**WRITTEN PROBLEM 1**
From the text on software distribution, reproduce the passage that begins at the words "Back to business" and stops after "don't want that.".
**WRITTEN PROBLEM 2**
Find each line of the records that contains the word "this", and copy those lines.

-- BEGIN SUPPLIED TEXT --

It may also be that for some reason or another, it's not possible for
me to ftp to States at all.  There are some administrational and
political reasons this might be so; for example, Eunet (roughly the
organization responsible for uucp network in Europe) is planning to
set up a European TCP/IP network which could also be open for
commercial sites.  For these sites, specific clearance with the U.S.
networks people has to be made to connect to the U.S. side of the
world, although they might by default gain access to Nordunet, the
TCP/IP network of the universities in Scandinavia.

So the one thing we need is to decide which of the ftp servers is
closest to us, or to which the `cost' is most cheap (I damn well hope
that the `cost' isn't ever gonna be a literal cost - that is, you are charged by the
packet in an internet; it would very quickly destroy this great
community of sharing information and software, the whole idea behind
the old anonymous ftp and the present `Software Location and
Distribution Service'.  This was a bit of a problem in the internet.
It could't be easily determined.  Of course, you could ping all the
hosts which carry the software, but that's not very good use for the
network.

We needed to have a server for calculating `distances' for
different IP addresses.  Of course, it should also be distributed so
it fits the rapidly changing network where in practice the distance
from place a to place b can go to eternity in a link failure, for
example.  Ideally, this `distance server' should be integrated with
the `software location' domain server system, so when you ask for the
place where the get the software, the priorities are adjusted
according to the distance between the server and your host.  This way,
you still can get the software if you happen to be in a commercial
company whose policy is that it only has one internet gateway -
assuming that it already is somewhere at your company.

I'll skip over the implementation of the distance server as many of
you have probably studied it in connection with other network
technology; it has many more uses that this software location
services.  It wasn't be that hard to implement; with modern network
monitoring tools, much statistic information is collected to describe
the connectivity of different networks and those are easy to change
into `distance data'.  Perhaps surprisingly, however, the distance
calculation was the most difficult single obstacle to overcome in the
way to get the `Software Location and Distribution Service' into reality.

Back to business (that is, getting newest version of emacs).  Now we
know that we could get it from prep, but it isn't very wise since prep
is far, far away and net.gods will be angry if everybody overloads the
network and prep by getting emacs from there every day.  Also, now we
know that we can get it elsewhere (remember, the department next-door
has it).

But what if the next-door guy doesn't use emacs and just installed it
a few years ago to please some users and those users have left the job
?  Then the version of emacs he (pardon my sexism, I wish everyone
spoke Finnish, it doesn't have a different word for she / he) would have
probably is OLD.  You don't want that.

So, we again face the problem with old versions.  Why did old versions
stick around ?  Or, to get to the root of the problem, how did the
next-door guy get the emacs in the first place ?  You guessed it, he
manually grabbed it from prep and after that just forgot it on his
anon. ftp area.  Why did he have to do it manually ?  Yep, because
back then we didn't have this great location and distribution service.

Back in the old days, before the `Software Location System' was
working, the main channels of distribution was that somebody just
heard in a coffee or lunch break (oh mine, where would we be if we
wouldn't have to eat / dirnk coffee) about a great piece of software
and traced it to it's origin.  Then, being a nice folk, she also put it
for anonymous ftp in her machine after having to first convince her
boss that she wasn't just wasting the University's money for nothing,
that it benefited all Universities in the country (you didn't believe
this was the Real World now, did you?).  That is, almost all anonymous
ftp areas were managed by volunteers doing it on the side of their
Real jobs.

-- END SUPPLIED TEXT --
-- BEGIN PROVIDED DATA --

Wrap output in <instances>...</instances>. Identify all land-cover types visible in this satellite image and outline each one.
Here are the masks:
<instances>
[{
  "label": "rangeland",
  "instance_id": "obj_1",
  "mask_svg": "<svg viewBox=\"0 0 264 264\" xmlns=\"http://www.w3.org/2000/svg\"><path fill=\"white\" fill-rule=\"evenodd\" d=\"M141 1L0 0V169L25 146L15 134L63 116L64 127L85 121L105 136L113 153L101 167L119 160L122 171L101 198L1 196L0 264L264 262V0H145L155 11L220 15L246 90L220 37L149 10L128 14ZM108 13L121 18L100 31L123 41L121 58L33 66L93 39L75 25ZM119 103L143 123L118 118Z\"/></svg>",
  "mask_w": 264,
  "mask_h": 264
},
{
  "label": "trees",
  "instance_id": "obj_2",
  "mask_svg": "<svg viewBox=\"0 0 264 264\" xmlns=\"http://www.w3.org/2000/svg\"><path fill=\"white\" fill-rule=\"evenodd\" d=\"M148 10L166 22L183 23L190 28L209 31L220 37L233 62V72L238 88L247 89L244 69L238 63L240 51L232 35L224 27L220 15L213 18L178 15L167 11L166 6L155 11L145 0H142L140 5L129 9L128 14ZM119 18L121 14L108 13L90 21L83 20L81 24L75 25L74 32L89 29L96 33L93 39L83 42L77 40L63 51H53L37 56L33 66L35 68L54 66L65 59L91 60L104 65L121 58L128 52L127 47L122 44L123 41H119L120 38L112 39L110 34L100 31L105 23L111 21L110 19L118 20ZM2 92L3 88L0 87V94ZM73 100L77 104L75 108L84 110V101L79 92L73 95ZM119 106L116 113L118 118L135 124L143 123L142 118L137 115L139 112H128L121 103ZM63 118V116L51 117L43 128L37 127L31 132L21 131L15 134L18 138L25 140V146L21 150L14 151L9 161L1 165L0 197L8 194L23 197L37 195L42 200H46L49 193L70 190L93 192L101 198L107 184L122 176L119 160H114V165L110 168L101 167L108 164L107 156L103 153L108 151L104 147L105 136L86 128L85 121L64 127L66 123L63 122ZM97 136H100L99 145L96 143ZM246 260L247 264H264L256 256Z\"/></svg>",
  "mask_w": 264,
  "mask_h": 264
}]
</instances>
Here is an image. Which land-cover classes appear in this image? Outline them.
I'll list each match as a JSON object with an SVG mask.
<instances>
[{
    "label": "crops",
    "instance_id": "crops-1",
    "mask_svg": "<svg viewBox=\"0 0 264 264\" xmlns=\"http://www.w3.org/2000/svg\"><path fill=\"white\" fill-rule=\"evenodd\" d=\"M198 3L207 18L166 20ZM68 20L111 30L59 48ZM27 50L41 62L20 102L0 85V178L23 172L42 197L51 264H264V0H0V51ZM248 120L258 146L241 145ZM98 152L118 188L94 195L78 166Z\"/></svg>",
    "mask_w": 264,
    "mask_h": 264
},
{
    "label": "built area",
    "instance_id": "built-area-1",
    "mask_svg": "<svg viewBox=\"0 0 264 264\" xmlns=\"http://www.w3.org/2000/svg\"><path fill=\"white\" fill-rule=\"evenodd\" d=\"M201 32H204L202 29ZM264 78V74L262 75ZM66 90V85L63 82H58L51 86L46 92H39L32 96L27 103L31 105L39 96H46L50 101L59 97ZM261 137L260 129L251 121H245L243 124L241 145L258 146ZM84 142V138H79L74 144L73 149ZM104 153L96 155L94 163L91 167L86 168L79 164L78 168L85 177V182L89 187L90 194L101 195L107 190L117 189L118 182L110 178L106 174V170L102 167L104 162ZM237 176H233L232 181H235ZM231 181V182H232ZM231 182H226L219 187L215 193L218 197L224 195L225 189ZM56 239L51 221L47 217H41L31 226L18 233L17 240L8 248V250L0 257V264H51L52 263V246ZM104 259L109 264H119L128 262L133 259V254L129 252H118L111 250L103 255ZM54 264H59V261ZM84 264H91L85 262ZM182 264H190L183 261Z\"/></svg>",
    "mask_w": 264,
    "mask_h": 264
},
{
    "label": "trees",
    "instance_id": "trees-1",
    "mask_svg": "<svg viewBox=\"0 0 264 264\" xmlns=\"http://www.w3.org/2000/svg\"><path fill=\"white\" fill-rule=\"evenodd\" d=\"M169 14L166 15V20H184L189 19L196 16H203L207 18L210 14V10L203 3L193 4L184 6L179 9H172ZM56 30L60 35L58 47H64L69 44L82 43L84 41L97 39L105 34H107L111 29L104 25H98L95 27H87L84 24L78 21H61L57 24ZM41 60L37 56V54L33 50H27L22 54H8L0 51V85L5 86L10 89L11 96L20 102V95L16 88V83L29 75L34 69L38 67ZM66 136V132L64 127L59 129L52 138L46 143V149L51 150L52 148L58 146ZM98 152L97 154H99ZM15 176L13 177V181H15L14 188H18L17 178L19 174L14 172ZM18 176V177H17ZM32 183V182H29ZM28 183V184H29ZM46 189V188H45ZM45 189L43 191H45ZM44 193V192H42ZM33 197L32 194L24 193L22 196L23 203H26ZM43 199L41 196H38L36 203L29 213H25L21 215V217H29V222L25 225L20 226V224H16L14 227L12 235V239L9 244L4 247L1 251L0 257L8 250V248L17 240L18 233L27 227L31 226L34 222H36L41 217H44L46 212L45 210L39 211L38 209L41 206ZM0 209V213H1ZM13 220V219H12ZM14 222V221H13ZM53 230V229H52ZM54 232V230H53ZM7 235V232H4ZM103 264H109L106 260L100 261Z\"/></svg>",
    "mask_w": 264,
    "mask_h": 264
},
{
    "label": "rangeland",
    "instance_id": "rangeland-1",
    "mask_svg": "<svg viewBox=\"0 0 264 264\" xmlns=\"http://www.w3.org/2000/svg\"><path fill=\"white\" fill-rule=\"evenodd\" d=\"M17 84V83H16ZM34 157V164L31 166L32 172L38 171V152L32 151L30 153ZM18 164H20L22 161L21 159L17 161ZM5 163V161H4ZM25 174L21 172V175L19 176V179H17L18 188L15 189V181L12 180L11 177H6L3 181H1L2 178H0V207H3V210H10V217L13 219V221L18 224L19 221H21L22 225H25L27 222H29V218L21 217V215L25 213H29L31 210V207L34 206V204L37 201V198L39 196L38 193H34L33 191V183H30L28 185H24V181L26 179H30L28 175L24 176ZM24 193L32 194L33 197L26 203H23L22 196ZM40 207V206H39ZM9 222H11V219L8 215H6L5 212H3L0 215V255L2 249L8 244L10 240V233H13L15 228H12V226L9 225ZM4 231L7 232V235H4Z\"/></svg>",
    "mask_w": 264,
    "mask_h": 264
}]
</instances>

-- END PROVIDED DATA --

**TASK OUTPUT 1**
Back to business (that is, getting newest version of emacs).  Now we
know that we could get it from prep, but it isn't very wise since prep
is far, far away and net.gods will be angry if everybody overloads the
network and prep by getting emacs from there every day.  Also, now we
know that we can get it elsewhere (remember, the department next-door
has it).

But what if the next-door guy doesn't use emacs and just installed it
a few years ago to please some users and those users have left the job
?  Then the version of emacs he (pardon my sexism, I wish everyone
spoke Finnish, it doesn't have a different word for she / he) would have
probably is OLD.  You don't want that.

**TASK OUTPUT 2**
Wrap output in <instances>...</instances>. Identify all land-cover types visible in this satellite image and outline each one.
Here is an image. Which land-cover classes appear in this image? Outline them.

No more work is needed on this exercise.